TO BHMA celebrated its 103rd birthday this February 6. It was first published in far off 1922, just a few months before the Asia Minor Catastrophe.

Almost everything has changed since then. But one issue remains the same: the quality of the news.

A century may have gone by, the world may have changed beyond recognition—and more than once, but the public is just as entitled now to valid, moderate, sober and accurate news as it was then.

It’s no coincidence that every democracy in the world is currently focused, each in its own way, on a right which life has elevated into a requirement. No matter if individual citizens bundle it up with whatever random, unfounded absurdity pops into their head.

Two years ago, Greece suffered a tragic accident at Tempe that cost the lives of many, and in recent days we have been anxiously observing the intense seismic activity on Santorini.

In both cases, however, the news coverage either tried but failed to be valid, moderate, sober and accurate, or didn’t try at all.

In both cases, what the public actually got were exaggerations. speculation, hatchet jobs, baseless hypotheses and unsubstantiated ‘facts’. In short, shoddily formulated theories and garbled ‘explanations’.

To such an extent that no one can say for sure what’s happening or has happened. It’s no distance at all from the ‘alien base’ on Santorini to the ‘American biological warfare base’ in Larissa.

Of course, I won’t be repeating any of that unsavory and, generally, off-the-wall repertoire here. I’ll simply note that when people compete to scare others, to drown out their voices or outdo their hyperbole, there are no winners.

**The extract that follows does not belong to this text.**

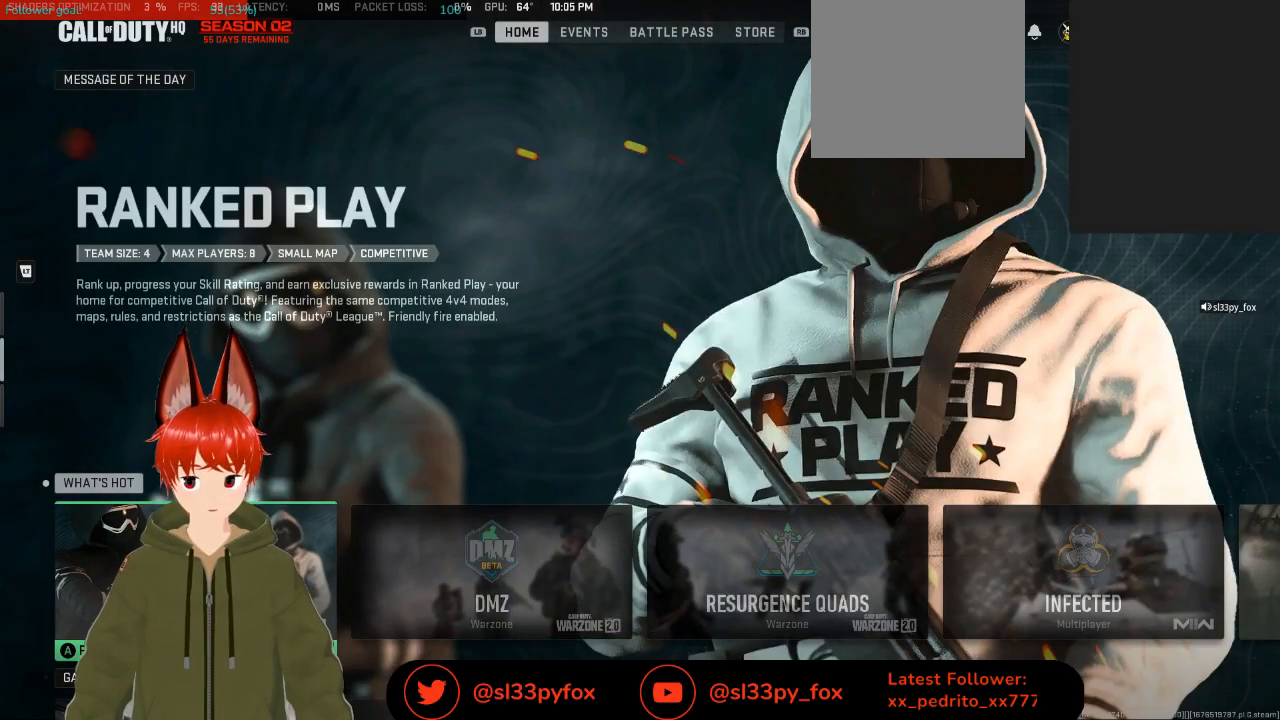
{"buttons": [], "left_stick": "center", "right_stick": "center", "events": []}
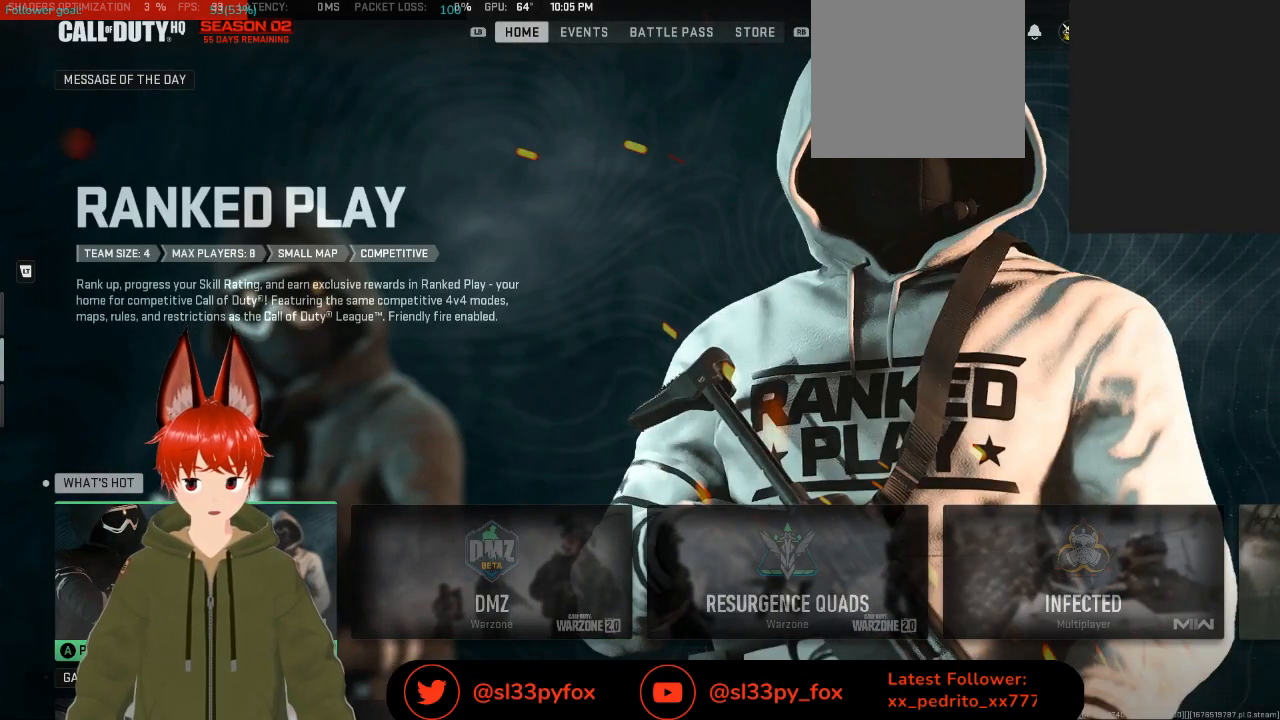
{"buttons": [], "left_stick": "center", "right_stick": "center", "events": []}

No, there are only losers. There’ll always be someone who shouts louder than the rest, even if they have nothing serious or important to say. And society and democracy will always pay the price for the damage they cause with their nonsense.

It might be time to start over, as To Vima attempted 103 years ago, but I’m not sure.

Still, what is certain now as then is how imperative it is to express the need for “absolute public order, equality and justice in accordance with the Laws and Justice” (editorial in the Elefthero Vima, 6/2/1922).

I would add a fourth imperative—quality in the news—, but I’m not sure everyone is aiming for that.

Because there are many who exploit the information gap and make their living out of that quality’s absence.